At 5:30 pm, I met up with Stephan, a dive instructor from Germany and the assistant dive master Manan, whom I’d briefly met the day before.  Another diver who was working on his Advanced certification and who was on the same boat as me and Sam yesterday also appeared.  His name was Martin, and he was from the Netherlands.  The last diver in the group was Amer, originally from Bosnia, he now lives in Brunei.  It wasn’t until after the dive that I found out that it was the first night dive for all three of us.

 

Stephan briefed us on a few things that are different with night diving compared to diving in the daytime.  Some hand signalling was different, such as communicating how many bars of oxygen you had left, as your right had was busy with a flashlight so holding up 8 fingers with two hands to state that you had 80 bars left was not possible.

 

He also told us that it was not cool to just shine a light straight at a fish as they have no eyelids and you could easily temporarily blind them, making them easy prey for bigger fish looking for a meal.  We should not be playing God in the ocean…  Even pointing the light at coral for an extended period of time could be detrimental to it.  So keep your flashlight moving was the moral of the story. 

 

We would also do a brief navigational task of swimming 10 kicks out in a specified direction, and then using our wrist-mounted compasses, swim back to where we started.  This would help us to officially get our night diving rating.

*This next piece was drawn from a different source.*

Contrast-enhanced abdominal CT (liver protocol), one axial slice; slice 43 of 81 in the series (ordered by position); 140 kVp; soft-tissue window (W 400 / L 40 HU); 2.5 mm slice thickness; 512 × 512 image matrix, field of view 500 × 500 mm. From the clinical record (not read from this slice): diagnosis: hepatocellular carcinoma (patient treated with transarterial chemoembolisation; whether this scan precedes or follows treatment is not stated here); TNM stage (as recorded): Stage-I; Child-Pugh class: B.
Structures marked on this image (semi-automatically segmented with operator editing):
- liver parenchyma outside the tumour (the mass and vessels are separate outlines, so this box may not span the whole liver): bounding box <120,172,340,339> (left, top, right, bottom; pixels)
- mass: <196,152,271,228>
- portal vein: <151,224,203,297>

Heading out for our night dive:

Looking back at shore from the main boat:


Even though it was a shallow dive, ranging from 6-9 meters in depth, it was super cool descending into the water with our torches lighting up only a small portion of the water around us.  The day before over a few beers, Simon had told me that he often felt like an astronaut exploring a foreign world with the beams of light from each diver piercing the darkness along with the feeling of weightlessness in the water.

 

The navigation task went well for all three of us, although I forgot to count the number of fin kicks I had done, but it turns out that my guess was pretty good.  We then began our exploration of the area at this dive site known as Pottery Gardens.

 

In this one area, away from any rocks or coral, there were a lot of yellow and black striped fish, probably angelfish, who were on the hunt for smaller silver fish with a translucent blue stripe on the side of their body.  It was pretty obvious that when we shined a flashlight on the prey, even if briefly, it gave an advantage to the predator…so I tried not to highlight the little guys.

 

In single file with Stephan at the front and Manan at the back, we swam between some sets of rocks with fan-like coral on them that felt like a narrow canyon, and I really felt like we were on another planet.  It was super cool.  Shortly after that, Stephan had all of us kneel down on the sandy surface as he shone his flashlight straight down from about four feet above the sea floor.  After a few minutes we could see plankton swimming about, and then I saw the smallest jellyfish I’ve ever seen.  It was colourless and see-through and was maybe half a centimetre in diameter…super cool.

 

I also saw an eel hiding amongst some coral.  I got Stephan’s attention but since I don’t dive often, the hand signal I gave was for a sea snake, not and eel.  However, the eel had pulled back into his hiding spot and was no longer visible.  Stephan told me on the boat afterwards that he was excited to see a sea snake…but I guess I was the “little boy who signaled eel”! (sorry, a bit of a reach to the “boy who cried wolf”)…

 

Right near the end of the dive, Amer, Martin and I all saw a 3’ long grouper fish, super close up, which was amazing.  When we got on the boat, Martin asked Stephan what the big green fish was and showed with his hands how big it was.  Now maybe it’s because Martin’s a big dude, but he made the fish look like it was well over 4’ long!  The old fisherman’s tale…

 

The night dive was an amazing experience and I’m very happy that I did it…and will do it again in the future!